Situazione prima del restauro

L'organo, ubicato in cantoria sopra la porta d’ingresso, è riconducibile alla mano di Michelangelo Paoli di Campi Bisenzio nel 1853 come da cartigli a stampa ritrovati all’interno della secreta del somiere. Nel 1890 vi è stato poi aggiunto il registro “Fisarmonica” da Francesco Paoli di Campi Bisenzio.

La cassa lignea è laccata color bianco con fregi e intagli dorati. Le canne di prospetto, disposte in tre campate (7-7-7), hanno bocche allineate e labbro a mitria.
La tastiera ha 56 note (Do1-Sol5) con prima ottava cromatica. I tasti diatonici sono placcati in bosso, quelli cromatici in ebano.
La pedaliera, a “leggio”, ha 18 tasti con prima ottava scavezza e 12 note reali; altri 6 tasti comandano i vari accessori (Timpano, Terza mano …).
Sono inoltre presenti alcuni pedaletti per azionare il manticetto del registro “Fisarmonica” e per il Tiratutti.

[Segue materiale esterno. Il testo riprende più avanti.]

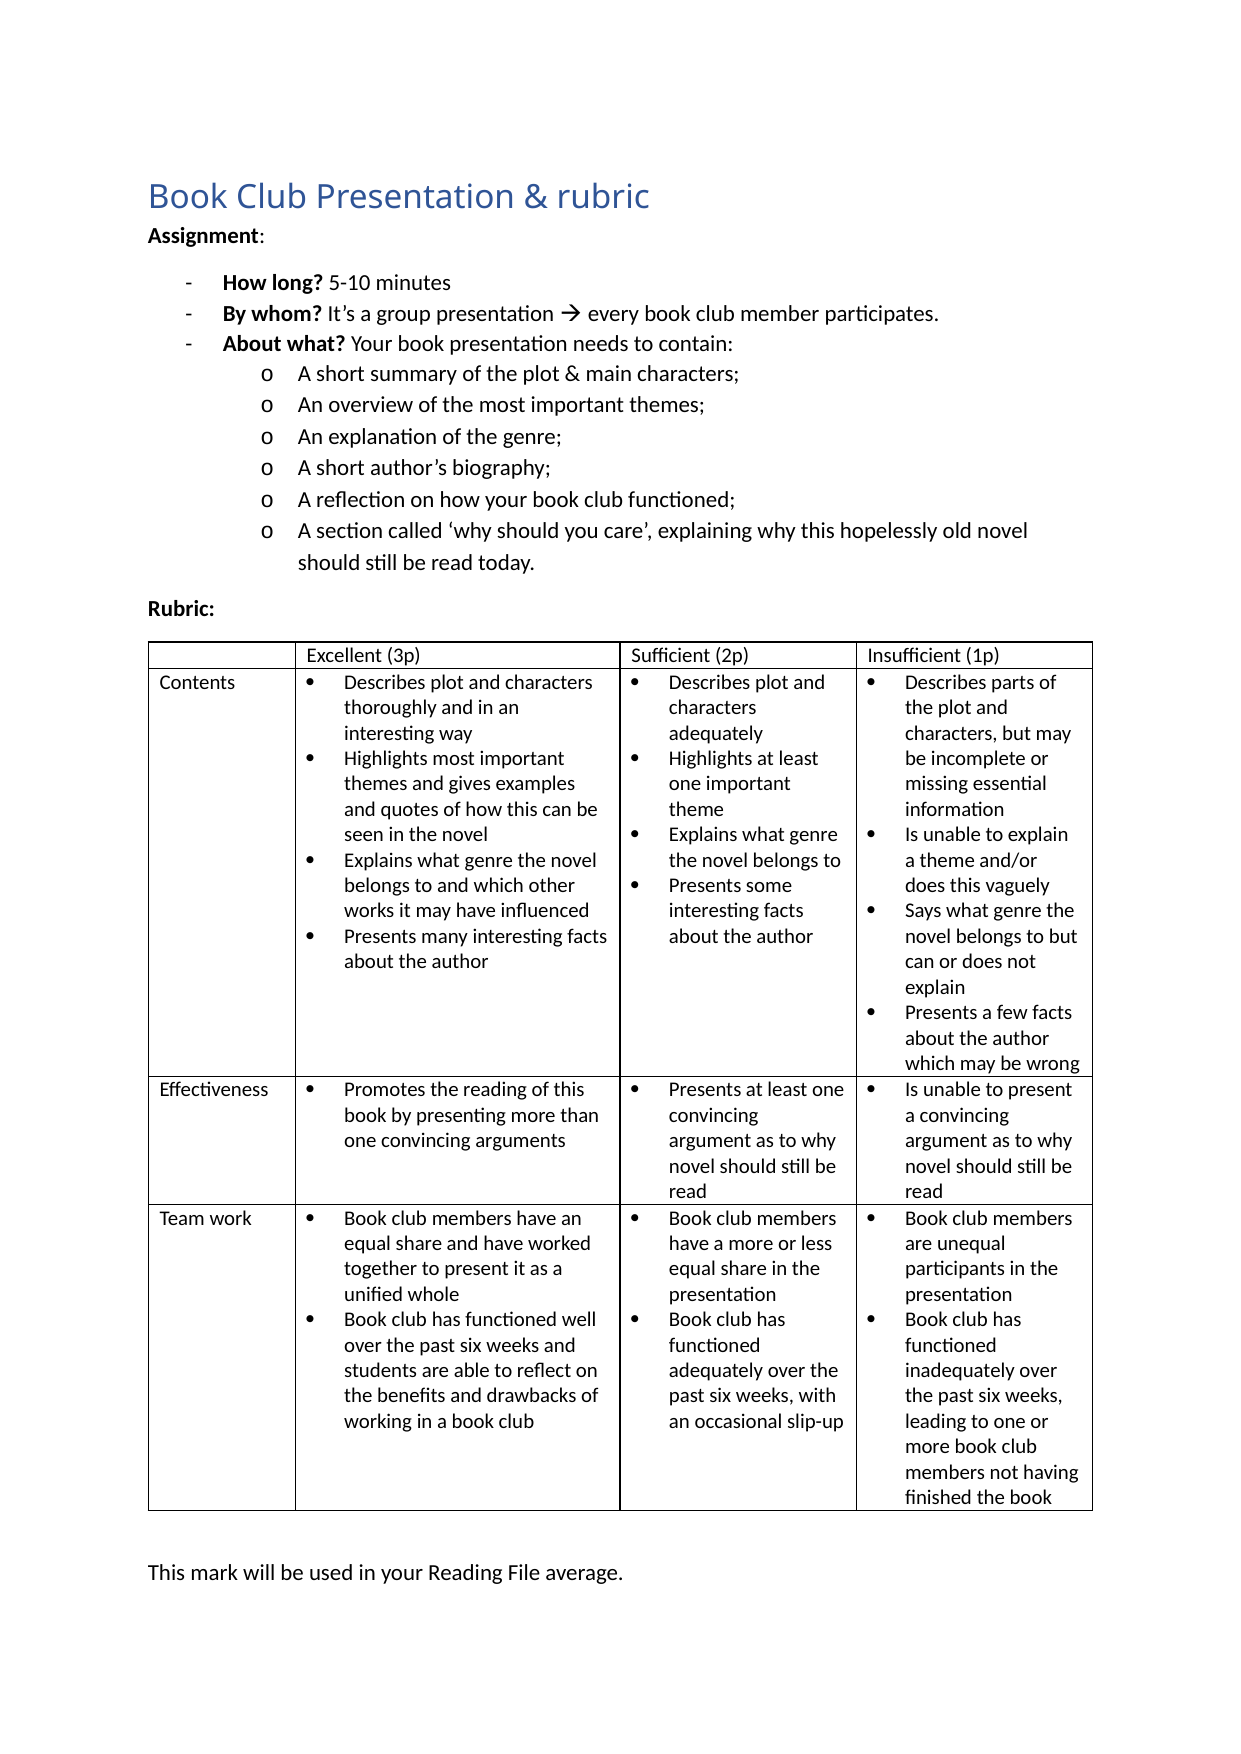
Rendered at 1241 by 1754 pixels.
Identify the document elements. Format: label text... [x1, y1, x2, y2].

table_header Sufficient (2p) [621, 643, 856, 668]
table_cell Book club members are unequal participants in the presentation Book club has functioned inadequately over the past six weeks, leading to one or more book club members not having finished the book [857, 1205, 1092, 1510]
list By whom? It’s a group presentation every book club member participates. [185, 299, 1093, 327]
table_header Excellent (3p) [296, 643, 619, 668]
table_cell Describes plot and characters adequately Highlights at least one important theme Explains what genre the novel belongs to Presents some interesting facts about the author [621, 669, 856, 1076]
subtitle Book Club Presentation & rubric [148, 173, 1093, 218]
table_cell Book club members have a more or less equal share in the presentation Book club has functioned adequately over the past six weeks, with an occasional slip-up [621, 1205, 856, 1510]
table_header Insufficient (1p) [857, 643, 1092, 668]
table_cell Describes plot and characters thoroughly and in an interesting way Highlights most important themes and gives examples and quotes of how this can be seen in the novel Explains what genre the novel belongs to and which other works it may have influenced Presents many interesting facts about the author [296, 669, 619, 1076]
table_header [149, 643, 295, 668]
table_cell Contents [149, 669, 295, 1076]
text This mark will be used in your Reading File average. [148, 1558, 1093, 1586]
text Assignment: [148, 222, 1093, 249]
table_cell Promotes the reading of this book by presenting more than one convincing arguments [296, 1077, 619, 1204]
text Rubric: [148, 594, 1093, 623]
table_cell Presents at least one convincing argument as to why novel should still be read [621, 1077, 856, 1204]
list How long? 5-10 minutes [185, 268, 1093, 296]
table_cell Is unable to present a convincing argument as to why novel should still be read [857, 1077, 1092, 1204]
list A reflection on how your book club functioned; [260, 485, 1093, 514]
list About what? Your book presentation needs to contain: [185, 329, 1093, 357]
list A short author’s biography; [260, 453, 1093, 483]
table_cell Effectiveness [149, 1077, 295, 1204]
list An explanation of the genre; [260, 422, 1093, 451]
list An overview of the most important themes; [260, 391, 1093, 420]
table_cell Book club members have an equal share and have worked together to present it as a unified whole Book club has functioned well over the past six weeks and students are able to reflect on the benefits and drawbacks of working in a book club [296, 1205, 619, 1510]
list A section called ‘why should you care’, explaining why this hopelessly old novel should still be read today. [260, 516, 1093, 576]
table_cell Describes parts of the plot and characters, but may be incomplete or missing essential information Is unable to explain a theme and/or does this vaguely Says what genre the novel belongs to but can or does not explain Presents a few facts about the author which may be wrong [857, 669, 1092, 1076]
table_cell Team work [149, 1205, 295, 1510]
list A short summary of the plot & main characters; [260, 359, 1093, 388]
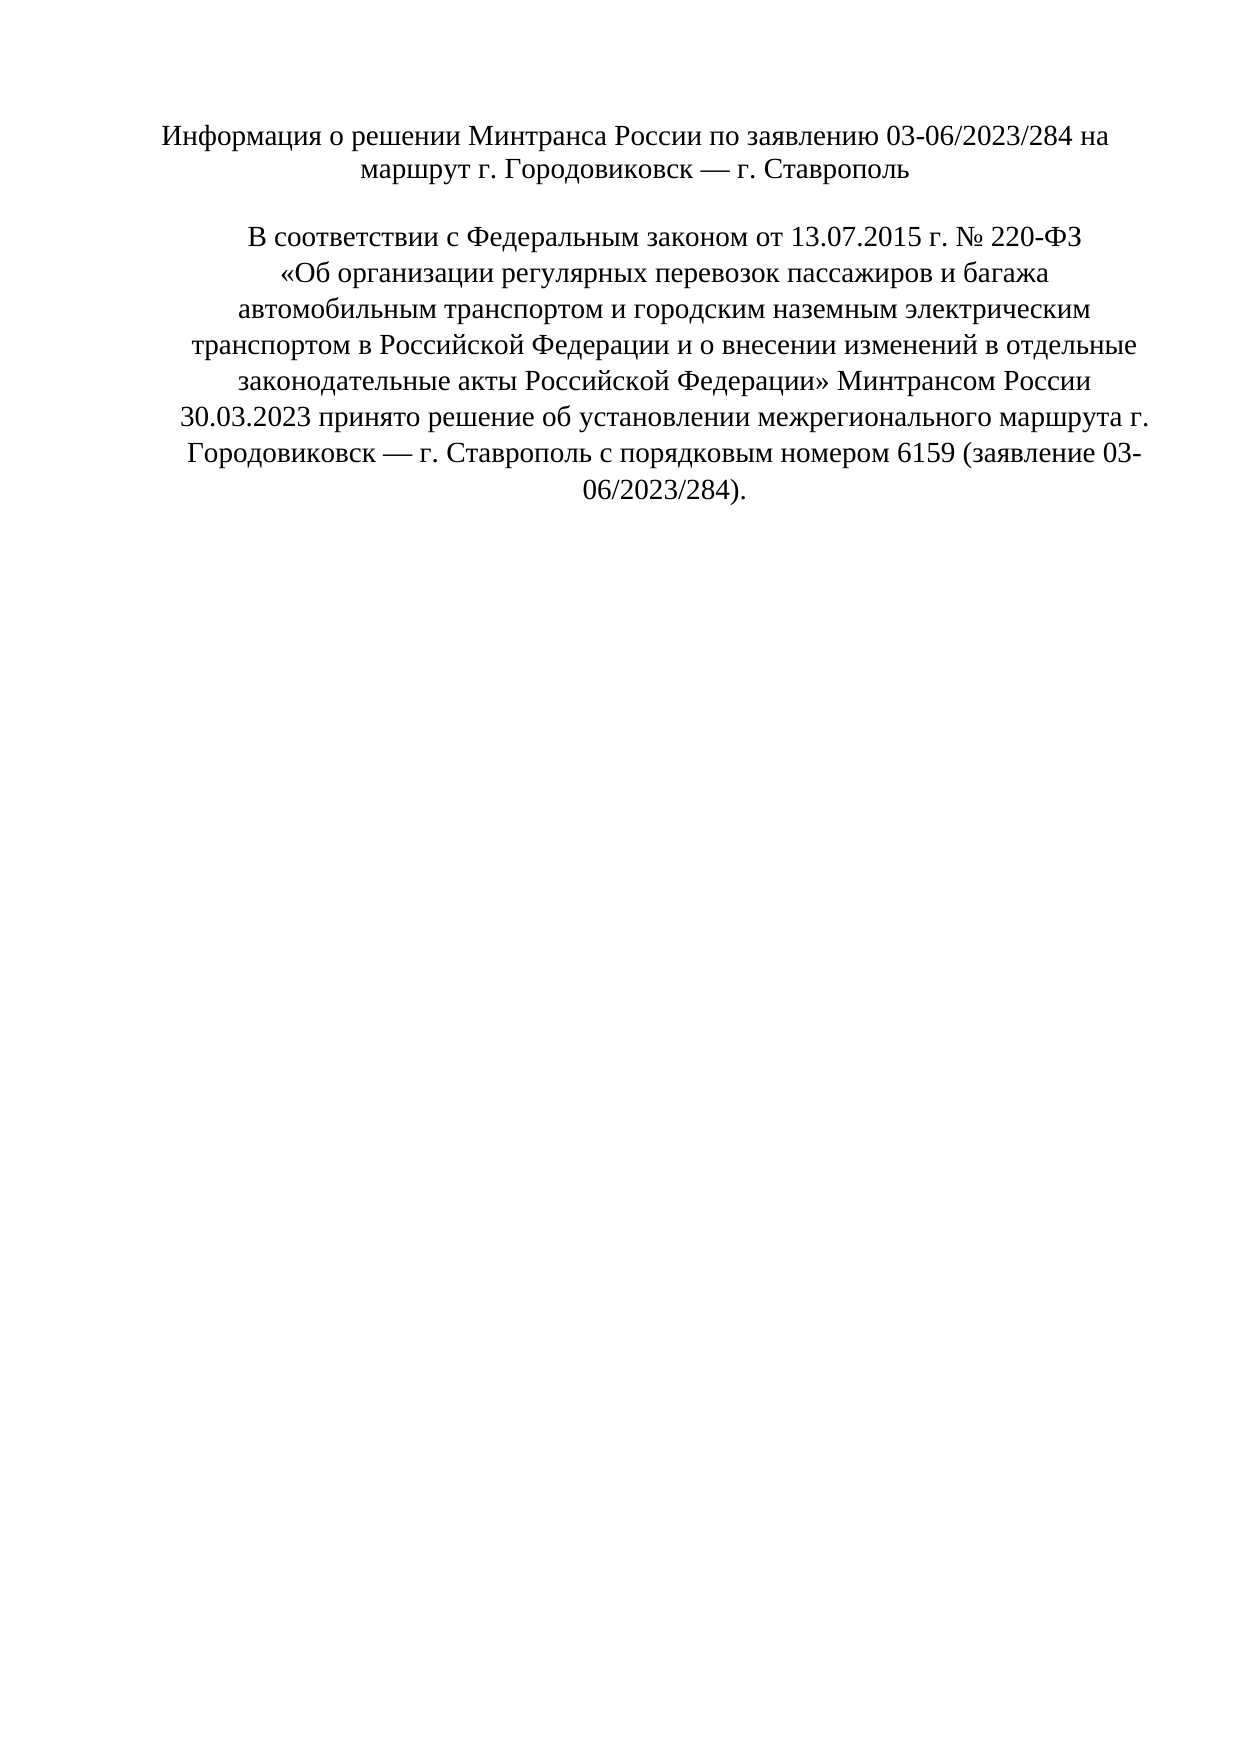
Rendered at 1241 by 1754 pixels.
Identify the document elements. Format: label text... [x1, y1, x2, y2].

text В соответствии с Федеральным законом от 13.07.2015 г. № 220-ФЗ «Об организации регулярных перевозок пассажиров и багажа автомобильным транспортом и городским наземным электрическим транспортом в Российской Федерации и о внесении изменений в отдельные законодательные акты Российской Федерации» Минтрансом России 30.03.2023 принято решение об установлении межрегионального маршрута г. Городовиковск — г. Ставрополь с порядковым номером 6159 (заявление 03-06/2023/284). [177, 219, 1152, 505]
text Информация о решении Минтранса России по заявлению 03-06/2023/284 на маршрут г. Городовиковск — г. Ставрополь [118, 118, 1152, 185]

Il somiere, in noce, è "a vento" con 26 pettini e ventilabri in abete di forma triangolare. Sul retro della cassa è collocato il somiere per le canne dei Contrabassi e dei Bassi. Nel basamento sono sistemati due mantici a cuneo azionati da funi con rinvio a ruota.

La maggior parte delle canne labiali sono seicentesche con segnature fatte successivamente e riconducibili a Michelangelo Paoli. In origine al pedale suonavano 8 canne di 16’ e 12 di 8’; in seguito il somiere è stato modificato e sono state aggiunte 4 canne di 16’ per i primi 4 cromatici.
Esiste la trasmissione meccanica per l’azionamento dei campanelli ma non i “bronzini”.